Minas Gerais

Cemig divulga balanço da operação antigatos em Uberlândia

O mutirão de inspeções e cortes realizados pela Cemig, de 24 a 28 de junho, em Uberlândia, identificou 140 instalações com indícios de irregularidades, de um total de 529 inspeções realizadas. As instalações suspeitas tiveram o medidor substituído e o equipamento retirado foi enviado para análise em laboratório. Outras 3104 instalações tiveram o fornecimento de energia suspenso em função de inadimplência.

As inspeções e cortes realizado pela Cemig continuam acontecendo por toda a cidade como rotina diária das equipes de campo. Já os mutirões para corrigir ligações de energia com possíveis irregularidades, os populares “gatos”, e executar cortes no fornecimento de energia em função de inadimplência serão estendidos aos municípios da região nas próximas semanas.

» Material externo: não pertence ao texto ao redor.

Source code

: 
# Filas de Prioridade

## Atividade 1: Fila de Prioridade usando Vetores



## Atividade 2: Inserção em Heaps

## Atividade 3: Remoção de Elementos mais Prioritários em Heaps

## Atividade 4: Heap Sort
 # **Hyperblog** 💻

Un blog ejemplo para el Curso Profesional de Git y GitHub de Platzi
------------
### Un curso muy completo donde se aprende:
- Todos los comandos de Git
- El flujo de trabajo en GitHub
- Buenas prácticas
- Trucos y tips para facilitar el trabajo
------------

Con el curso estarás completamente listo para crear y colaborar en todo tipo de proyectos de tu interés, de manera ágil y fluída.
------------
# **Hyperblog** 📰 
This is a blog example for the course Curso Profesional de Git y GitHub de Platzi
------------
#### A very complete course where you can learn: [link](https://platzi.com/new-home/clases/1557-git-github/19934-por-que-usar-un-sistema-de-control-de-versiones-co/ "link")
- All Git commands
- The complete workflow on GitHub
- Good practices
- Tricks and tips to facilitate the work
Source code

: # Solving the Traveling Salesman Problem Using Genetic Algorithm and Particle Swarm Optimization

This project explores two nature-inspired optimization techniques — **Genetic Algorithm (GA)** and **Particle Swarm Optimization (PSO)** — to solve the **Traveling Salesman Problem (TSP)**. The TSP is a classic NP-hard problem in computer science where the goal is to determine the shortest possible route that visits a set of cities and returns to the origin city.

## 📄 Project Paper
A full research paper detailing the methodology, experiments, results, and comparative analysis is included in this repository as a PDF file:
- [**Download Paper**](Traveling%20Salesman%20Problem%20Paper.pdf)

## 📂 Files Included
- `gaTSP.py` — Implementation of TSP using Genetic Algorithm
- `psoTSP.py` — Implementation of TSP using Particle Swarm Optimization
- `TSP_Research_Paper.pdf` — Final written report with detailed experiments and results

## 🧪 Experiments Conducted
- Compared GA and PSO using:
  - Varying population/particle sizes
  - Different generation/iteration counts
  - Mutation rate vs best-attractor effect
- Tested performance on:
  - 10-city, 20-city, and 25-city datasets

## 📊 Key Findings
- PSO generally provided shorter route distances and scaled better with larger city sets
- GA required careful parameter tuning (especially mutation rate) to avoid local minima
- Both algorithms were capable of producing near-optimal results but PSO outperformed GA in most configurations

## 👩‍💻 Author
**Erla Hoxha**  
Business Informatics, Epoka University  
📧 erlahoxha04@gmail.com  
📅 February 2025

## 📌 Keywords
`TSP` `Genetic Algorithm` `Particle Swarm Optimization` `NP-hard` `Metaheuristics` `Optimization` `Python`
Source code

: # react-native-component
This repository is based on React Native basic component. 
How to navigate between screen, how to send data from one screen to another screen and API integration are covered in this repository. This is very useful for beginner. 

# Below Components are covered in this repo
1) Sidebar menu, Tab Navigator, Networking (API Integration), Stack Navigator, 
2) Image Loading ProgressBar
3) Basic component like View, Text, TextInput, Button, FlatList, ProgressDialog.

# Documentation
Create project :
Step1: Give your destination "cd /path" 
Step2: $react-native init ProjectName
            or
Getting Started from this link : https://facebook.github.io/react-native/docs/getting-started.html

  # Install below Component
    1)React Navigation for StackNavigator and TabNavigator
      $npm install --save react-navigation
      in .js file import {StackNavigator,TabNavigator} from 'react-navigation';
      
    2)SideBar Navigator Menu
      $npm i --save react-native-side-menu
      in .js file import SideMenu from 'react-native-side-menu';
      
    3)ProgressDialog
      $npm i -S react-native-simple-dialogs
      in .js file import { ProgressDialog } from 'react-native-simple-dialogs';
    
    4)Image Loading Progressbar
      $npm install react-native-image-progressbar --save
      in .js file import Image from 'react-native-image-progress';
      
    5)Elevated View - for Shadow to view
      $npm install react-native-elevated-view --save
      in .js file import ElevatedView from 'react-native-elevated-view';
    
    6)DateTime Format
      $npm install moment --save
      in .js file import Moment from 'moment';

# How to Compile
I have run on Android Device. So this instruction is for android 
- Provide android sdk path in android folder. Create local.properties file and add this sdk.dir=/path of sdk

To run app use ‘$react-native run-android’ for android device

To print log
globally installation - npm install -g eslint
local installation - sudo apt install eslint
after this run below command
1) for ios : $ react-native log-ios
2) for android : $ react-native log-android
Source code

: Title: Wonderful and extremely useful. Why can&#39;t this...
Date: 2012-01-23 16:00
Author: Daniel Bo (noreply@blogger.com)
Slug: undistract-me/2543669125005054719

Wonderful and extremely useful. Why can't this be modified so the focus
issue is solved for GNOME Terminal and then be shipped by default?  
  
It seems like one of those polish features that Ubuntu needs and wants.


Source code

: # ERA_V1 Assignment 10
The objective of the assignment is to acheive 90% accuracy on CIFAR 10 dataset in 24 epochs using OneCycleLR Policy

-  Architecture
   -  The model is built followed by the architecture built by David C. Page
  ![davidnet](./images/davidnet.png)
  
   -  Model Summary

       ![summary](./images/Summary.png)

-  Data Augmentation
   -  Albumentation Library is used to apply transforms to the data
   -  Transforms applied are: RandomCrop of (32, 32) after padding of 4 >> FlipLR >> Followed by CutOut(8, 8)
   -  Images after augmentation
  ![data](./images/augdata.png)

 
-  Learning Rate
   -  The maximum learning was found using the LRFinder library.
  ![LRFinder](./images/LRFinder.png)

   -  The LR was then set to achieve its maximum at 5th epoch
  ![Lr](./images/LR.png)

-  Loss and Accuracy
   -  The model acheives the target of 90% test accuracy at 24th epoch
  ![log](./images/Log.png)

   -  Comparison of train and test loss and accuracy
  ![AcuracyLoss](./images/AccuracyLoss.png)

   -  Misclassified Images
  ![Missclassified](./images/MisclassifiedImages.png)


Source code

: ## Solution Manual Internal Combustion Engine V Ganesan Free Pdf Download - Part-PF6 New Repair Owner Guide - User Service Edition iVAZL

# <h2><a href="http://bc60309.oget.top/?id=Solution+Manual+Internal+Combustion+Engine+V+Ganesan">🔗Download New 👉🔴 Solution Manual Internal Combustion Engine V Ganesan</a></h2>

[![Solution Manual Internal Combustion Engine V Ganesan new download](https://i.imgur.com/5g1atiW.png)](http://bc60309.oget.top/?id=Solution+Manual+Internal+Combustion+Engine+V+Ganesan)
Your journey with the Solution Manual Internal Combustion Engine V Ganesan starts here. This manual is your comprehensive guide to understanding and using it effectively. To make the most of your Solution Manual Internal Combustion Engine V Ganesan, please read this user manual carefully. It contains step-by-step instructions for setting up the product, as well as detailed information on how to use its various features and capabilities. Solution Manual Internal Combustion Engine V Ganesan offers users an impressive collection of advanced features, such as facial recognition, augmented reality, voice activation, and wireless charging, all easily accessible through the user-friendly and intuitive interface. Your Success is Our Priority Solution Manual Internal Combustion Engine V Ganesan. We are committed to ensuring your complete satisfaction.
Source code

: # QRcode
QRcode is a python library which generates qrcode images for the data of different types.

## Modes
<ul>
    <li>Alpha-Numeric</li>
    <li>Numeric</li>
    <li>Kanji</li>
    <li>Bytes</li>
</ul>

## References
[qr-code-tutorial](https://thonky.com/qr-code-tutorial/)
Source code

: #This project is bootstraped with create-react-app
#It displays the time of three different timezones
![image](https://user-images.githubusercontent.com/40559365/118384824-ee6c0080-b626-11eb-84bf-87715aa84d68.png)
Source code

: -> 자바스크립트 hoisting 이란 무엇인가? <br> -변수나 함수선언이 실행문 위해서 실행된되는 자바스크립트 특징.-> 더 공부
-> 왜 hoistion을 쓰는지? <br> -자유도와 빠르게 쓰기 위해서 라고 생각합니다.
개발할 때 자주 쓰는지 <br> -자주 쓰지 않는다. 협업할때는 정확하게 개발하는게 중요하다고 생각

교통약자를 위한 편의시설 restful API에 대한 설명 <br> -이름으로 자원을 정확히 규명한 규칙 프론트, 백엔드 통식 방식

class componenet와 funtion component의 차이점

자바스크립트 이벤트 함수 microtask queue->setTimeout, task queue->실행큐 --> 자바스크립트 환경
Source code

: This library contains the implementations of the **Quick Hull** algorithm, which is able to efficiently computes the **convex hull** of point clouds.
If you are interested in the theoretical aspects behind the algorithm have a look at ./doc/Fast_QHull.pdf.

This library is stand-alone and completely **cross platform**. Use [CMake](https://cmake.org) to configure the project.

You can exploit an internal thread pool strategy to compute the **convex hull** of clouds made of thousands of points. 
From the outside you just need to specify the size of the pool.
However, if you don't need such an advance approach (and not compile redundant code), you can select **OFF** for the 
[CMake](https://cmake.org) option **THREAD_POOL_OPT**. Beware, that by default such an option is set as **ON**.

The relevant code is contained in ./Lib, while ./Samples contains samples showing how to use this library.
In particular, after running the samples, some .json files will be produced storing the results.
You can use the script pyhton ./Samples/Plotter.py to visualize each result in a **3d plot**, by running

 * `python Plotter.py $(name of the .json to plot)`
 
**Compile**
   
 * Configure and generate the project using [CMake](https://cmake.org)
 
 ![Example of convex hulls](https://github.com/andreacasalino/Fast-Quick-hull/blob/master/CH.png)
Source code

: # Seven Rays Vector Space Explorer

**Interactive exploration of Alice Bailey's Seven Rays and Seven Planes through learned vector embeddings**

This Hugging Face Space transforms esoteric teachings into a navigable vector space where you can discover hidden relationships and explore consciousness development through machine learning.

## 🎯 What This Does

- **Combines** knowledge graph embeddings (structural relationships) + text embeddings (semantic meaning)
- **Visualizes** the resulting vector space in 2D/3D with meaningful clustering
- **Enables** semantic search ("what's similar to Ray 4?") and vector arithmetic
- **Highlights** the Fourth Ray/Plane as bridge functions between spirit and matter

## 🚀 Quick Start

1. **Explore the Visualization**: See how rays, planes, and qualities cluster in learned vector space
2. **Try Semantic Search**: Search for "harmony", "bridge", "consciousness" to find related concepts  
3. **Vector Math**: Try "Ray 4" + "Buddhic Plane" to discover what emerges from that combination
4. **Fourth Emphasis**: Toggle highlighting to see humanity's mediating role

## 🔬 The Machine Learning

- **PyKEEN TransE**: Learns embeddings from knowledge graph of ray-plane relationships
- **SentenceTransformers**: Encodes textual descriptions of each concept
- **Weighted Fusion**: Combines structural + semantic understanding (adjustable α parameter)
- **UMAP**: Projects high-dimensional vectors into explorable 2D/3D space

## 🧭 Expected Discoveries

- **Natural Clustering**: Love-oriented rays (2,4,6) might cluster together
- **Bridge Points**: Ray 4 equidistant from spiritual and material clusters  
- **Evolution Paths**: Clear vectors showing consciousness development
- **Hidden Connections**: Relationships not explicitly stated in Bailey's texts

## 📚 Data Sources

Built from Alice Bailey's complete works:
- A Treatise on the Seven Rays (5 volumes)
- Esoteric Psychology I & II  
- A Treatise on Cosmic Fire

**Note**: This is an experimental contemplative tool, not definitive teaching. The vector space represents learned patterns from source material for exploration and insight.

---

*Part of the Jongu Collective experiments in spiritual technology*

Os alvos das inspeções em Uberlândia foram padarias, bares, restaurantes, distribuidoras de bebidas, postos de combustível, açougues e academias da cidade. Durante as inspeções, os equipamentos suspeitos de irregularidades são retirados e levados para perícia técnica no laboratório da Empresa.

Segundo o gerente de Medições de Energia e Combate às Perdas Comerciais da Cemig, Rafael Pimenta Filho, a concessionária tem um prejuízo anual de R$ 300 milhões com ligações irregulares e clandestinas. “Além de preservar a segurança da população e coibir esse tipo de crime, a diminuição das perdas decorrentes das ligações irregulares reflete diretamente na tarifa de energia, pois a energia furtada é considerada na composição da tarifa”, afirma.

Ainda de acordo com o gerente da Cemig, a tarifa dos consumidores mineiros poderia ser até 5% menor se não houvesse ligações irregulares e clandestinas. “O prejuízo é rateado entre a Cemig e os consumidores adimplentes, encarecendo a tarifa para aqueles que usam a energia de maneira honesta”, esclarece.

Conforme Rafael, se forem confirmadas as irregularidades, os infratores podem responder criminalmente, já que a intervenção é crime previsto no artigo 155 do Código Penal e prevê multas e pena de um a oito anos de reclusão, além da obrigação de ressarcimento de toda a energia furtada e não faturada em até 36 meses, de forma retroativa. A prática também pode ocasionar acidentes fatais, além de incêndios e danos à rede elétrica.

“Além da sobrecarga na rede elétrica, as ligações irregulares podem causar graves acidentes e danos aos equipamentos elétricos e queda na qualidade da energia, devido às constantes interrupções no sistema elétrico provocadas pela sobrecarga gerada pelo consumo irregular. Vale lembrar, ainda, que várias ocorrências de rompimento de fios e queima de transformadores são registradas devido a essa prática criminosa”, afirmou Rafael.

“Acompanhamos o consumo dos mais de 8 milhões de clientes e, além de fazer a rotina diária de inspeções através dessas avaliações de consumo, fazemos inspeções rotineiras e mutirões em todos o estado. Temos encontrado muitas irregularidades e, ao corrigi-las, conseguimos preservar a receita da companhia”, destaca o gerente.

Centro Integrado de Medição

Outra ação adotada pela Companhia diz respeito à utilização de softwares de inteligência para seleção de alvos e o monitoramento à distância do consumo de grandes clientes. Por meio do Centro Integrado de Medição (CIM), é possível identificar instantaneamente qualquer anomalia no padrão de consumo de energia desses grandes clientes – aproximadamente 13 mil, que representam cerca de 45% do faturamento da Cemig – e enviar equipes de campo para regularização das fraudes.